Mag sein, daß diese Rechnung aufgeht. Das wäre aber nur ein weiterer Beweis dafür, daß sich heutzutage wirklich alles verkaufen läßt, wenn man genügend Kapital und eine clevere Marketing-Strategie hat. Der bekannte Vergleich mit dem Verkaufen von Waschmittel ist in diesem Fall sogar statthaft. Denn der Herausgeber von „täglich Alles" hat sein Handwerk schließlich beim Henkel-Konzern gelernt. Insoferne ist es für die publizistisehe Bewertung von „täglich Alles" auch völlig unerheblich, ob sich dieses Produkt am Markt durchsetzen kann oder nicht. Denn für den Erfolg einer Marketing-Strategie ist die Qualität eines Produkts nicht wirklich wichtig; der

Erfolg wird allein von der Nachfrage gesteuert. Diese Einsicht ist vor allem für jene bitter, welche der altmodischen Ansicht anhängen, Zeitungen sollten neben Geld auch etwas mit Geist zu tun haben. Etwa mit dem Anspruch, einen Beitrag für die politische Kultur oder das Geistesleben eines Landes zu leisten oder etwas zur Bildung der Leser beizutragen.

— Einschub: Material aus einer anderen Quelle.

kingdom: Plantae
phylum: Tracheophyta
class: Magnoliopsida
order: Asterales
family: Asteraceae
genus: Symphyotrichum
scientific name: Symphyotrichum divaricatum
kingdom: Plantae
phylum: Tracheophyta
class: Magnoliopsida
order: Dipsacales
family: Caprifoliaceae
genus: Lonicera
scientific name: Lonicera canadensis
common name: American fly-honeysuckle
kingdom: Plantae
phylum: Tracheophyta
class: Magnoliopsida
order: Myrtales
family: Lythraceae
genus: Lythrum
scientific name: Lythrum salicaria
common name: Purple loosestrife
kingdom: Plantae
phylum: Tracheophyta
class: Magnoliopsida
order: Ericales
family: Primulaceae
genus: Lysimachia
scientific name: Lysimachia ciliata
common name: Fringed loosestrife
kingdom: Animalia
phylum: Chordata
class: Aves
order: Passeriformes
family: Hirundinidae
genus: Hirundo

Merkwürdig immerhin, daß die Geburt von ( „täglich Alles" von so wenig öffentlicher Kritik begleitet wurde. Von der in Wien immer großen Schar der Kulturkritiker, welche gegen jede vermeintliche oder tatsächliche Verirrung des Geschmacks phrasenreich anzugehen pflegen, war kein Wort zu hören. Die Zeiten, wo etwa eine Sigrid Löffler oder der Kabarettist Gerhard Haderer die Zeitschrift „Basta" gekonnt verrissen haben, sind offensichtlich vorbei. Und auch all die Hüter unserer politischen Kultur, die zur Erwiderung jedes Haider-Halbsatzes in die Zeitungsspalten oder vor die Mikrophone drängen, blieben stumm. Oder vielleicht nur vorsichtig.

Dabei hätte etwa die Selbstdarstellung dieser Publikation, die bereits in ihrer ersten Ausgabe für sich beansprucht hatte, gleichsam die Zeitung neu erfunden zu haben, genügend Anlaß zu grundsätzlicher Kritik geboten. Auch die, noch dazu in schlechtem Deutsch formulierte Robin-Hood-Attitüde des Blattes („Hilfreich den Schwachen") hätte sich eine öffentliche Bewertung verdient.

Gewöhnungseffekt?

Was als Versuch einer kritischen Auseinandersetzung in Erinnerung blieb, war lediglich eine skurrile Diskussion am „runden Tisch" des ORF über die Giftigkeit von Druckfarbe, als deren Höhepunkt ein würdiger Vertreter der Kommunikationswissenschaft verkündete, bei „täglich Alles" würde es sich um gar keine Zeitung, sondern um ein „täglich erscheinendes Magazin" handeln.

Österreich wird sich an „täglich Alles" gewöhnen müssen. Das allein ist nicht schlimm. Denn schließlich haben wir uns ja auch an Junk-Food, Stadtzerstörung, Rockmusik und jede andere Art von Zivilisationsmüll gewöhnt. Wer all das für zivilisatorischen Fortschritt hält, den wird auch die Existenz von „täglich Alles" nicht stören.

Übrigens: es gibt auch in Österreich eine gute vollfarbige Tageszeitung. Sie heißt „USA-today" und ist am Kiosk erhältlich. Sie hat allerdings zwei Nachteile: Man muß englisch können und 27 Schilling für eine Ausgabe bezahlen.